Pediatric Psoriasis Comorbidities

Nicole W. Kittler, MD; Kelly M. Cordoro, MD


Skin Therapy Letter. 2020;25(5):1-6. 

In This Article

Psoriatic Arthritis

Juvenile psoriatic arthritis affects 5–40% (most estimate 10%) of children with psoriasis.[4] This constitutes a heterogeneous group with varying clinical features (Table 1); some have features similar to juvenile idiopathic arthritis (JIA),[5] while others resemble adult psoriatic arthritis. The average age of symptom onset is 8 years,[5] but there is a bimodal distribution. The first peak occurs around 2–3 years of life and resembles JIA, with a female predominance, antinuclear antibody (ANA) positivity and oligoarthritis (characterized by <4 affected joints) or polyarthritis, primarily affecting the small joints and wrist bones, and stronger association with chronic uveitis.[6] A second peak resembling spondyloarthritis occurs at 10–12 years and is characterized by a male predominance, axial predilection, enthesitis and HLA-B27 positivity.[4,6] Patients in both groups are often affected by dactylitis.

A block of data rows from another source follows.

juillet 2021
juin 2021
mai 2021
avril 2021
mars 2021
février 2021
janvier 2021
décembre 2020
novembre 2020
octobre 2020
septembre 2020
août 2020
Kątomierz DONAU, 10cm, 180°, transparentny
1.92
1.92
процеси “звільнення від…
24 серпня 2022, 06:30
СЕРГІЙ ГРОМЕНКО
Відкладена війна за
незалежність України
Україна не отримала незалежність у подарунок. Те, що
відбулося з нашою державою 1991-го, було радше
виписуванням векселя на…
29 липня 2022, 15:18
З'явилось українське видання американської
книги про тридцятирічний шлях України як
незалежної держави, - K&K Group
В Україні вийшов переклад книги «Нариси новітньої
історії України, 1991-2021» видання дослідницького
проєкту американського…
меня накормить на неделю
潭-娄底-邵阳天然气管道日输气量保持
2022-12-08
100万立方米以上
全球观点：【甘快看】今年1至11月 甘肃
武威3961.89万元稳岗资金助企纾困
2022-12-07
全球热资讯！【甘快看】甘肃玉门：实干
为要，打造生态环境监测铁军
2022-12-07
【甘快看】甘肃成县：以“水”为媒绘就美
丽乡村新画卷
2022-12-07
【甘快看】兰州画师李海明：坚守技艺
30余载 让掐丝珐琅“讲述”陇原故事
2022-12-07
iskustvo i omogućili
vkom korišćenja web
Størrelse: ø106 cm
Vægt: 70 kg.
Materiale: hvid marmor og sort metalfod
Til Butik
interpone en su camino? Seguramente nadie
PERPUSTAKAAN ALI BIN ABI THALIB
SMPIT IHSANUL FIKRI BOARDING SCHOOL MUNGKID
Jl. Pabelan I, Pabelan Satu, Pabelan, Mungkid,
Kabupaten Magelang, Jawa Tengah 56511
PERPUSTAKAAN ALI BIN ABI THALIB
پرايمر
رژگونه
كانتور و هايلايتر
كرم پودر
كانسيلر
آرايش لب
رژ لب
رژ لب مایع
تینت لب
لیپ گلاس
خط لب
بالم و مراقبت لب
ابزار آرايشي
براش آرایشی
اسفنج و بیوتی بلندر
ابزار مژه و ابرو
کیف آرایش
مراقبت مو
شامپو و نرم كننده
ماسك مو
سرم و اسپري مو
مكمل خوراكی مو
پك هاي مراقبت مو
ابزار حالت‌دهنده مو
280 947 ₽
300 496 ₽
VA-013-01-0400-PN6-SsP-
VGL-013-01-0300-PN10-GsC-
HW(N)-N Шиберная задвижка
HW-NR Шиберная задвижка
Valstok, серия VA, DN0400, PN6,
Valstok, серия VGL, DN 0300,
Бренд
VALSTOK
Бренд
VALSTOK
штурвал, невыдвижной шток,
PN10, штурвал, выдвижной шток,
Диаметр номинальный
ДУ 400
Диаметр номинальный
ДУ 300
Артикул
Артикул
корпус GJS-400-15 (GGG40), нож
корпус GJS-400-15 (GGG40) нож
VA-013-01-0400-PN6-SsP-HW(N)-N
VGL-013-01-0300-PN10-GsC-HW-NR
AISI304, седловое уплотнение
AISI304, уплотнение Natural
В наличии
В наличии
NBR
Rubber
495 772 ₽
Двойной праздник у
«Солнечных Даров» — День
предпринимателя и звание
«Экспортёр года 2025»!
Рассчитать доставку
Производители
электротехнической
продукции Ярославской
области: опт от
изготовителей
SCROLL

Pediatric psoriatic arthritis may present before the skin disease and can be insidious, posing a diagnostic challenge. Whereas adults tend to develop psoriasis 8.5 years prior to joint disease, 80% of children develop arthritis prior to the onset of skin findings.[4,7] While nail psoriasis is a predictor of psoriatic arthritis in children as in adults, it is a less frequent finding among pediatric patients with psoriatic arthritis compared to adults (37–57%).[5] Correlation between skin disease severity and arthritis is poor.[8] Children and adolescents with juvenile psoriatic arthritis are more likely to be obese (1 in 5) and overweight (1 in 3) compared to the general population; obese patients with juvenile psoriatic arthritis are also older at the onset of joint symptoms.[9]

Psoriatic arthritis may be underdiagnosed in children. The diagnosis is based on clinical and imaging features; unfortunately, there are no specific biomarkers. Two sets of diagnostic criteria exist for juvenile psoriatic arthritis: International League of Associations for Rheumatology (ILAR) and Classification for Psoriatic Arthritis (CASPAR). One study reported that 20% of patients meeting either CASPAR or ILAR criteria for psoriatic arthritis were not diagnosed as having psoriatic arthritis by their rheumatologists.[5] There is also on average a 1-year delay from symptom onset until first rheumatology appointment.[5]

While there are no validated screening tools for psoriatic arthritis in pediatric patients, children should undergo a directed review of systems (with emphasis on limp and morning stiffness) and exam evaluating for arthritis.[7] Outcomes for pediatric psoriatic arthritis are favorable, with ~60% of treated patients achieving remission within 2 years.[6] Younger age of onset and female sex are both associated with better outcomes.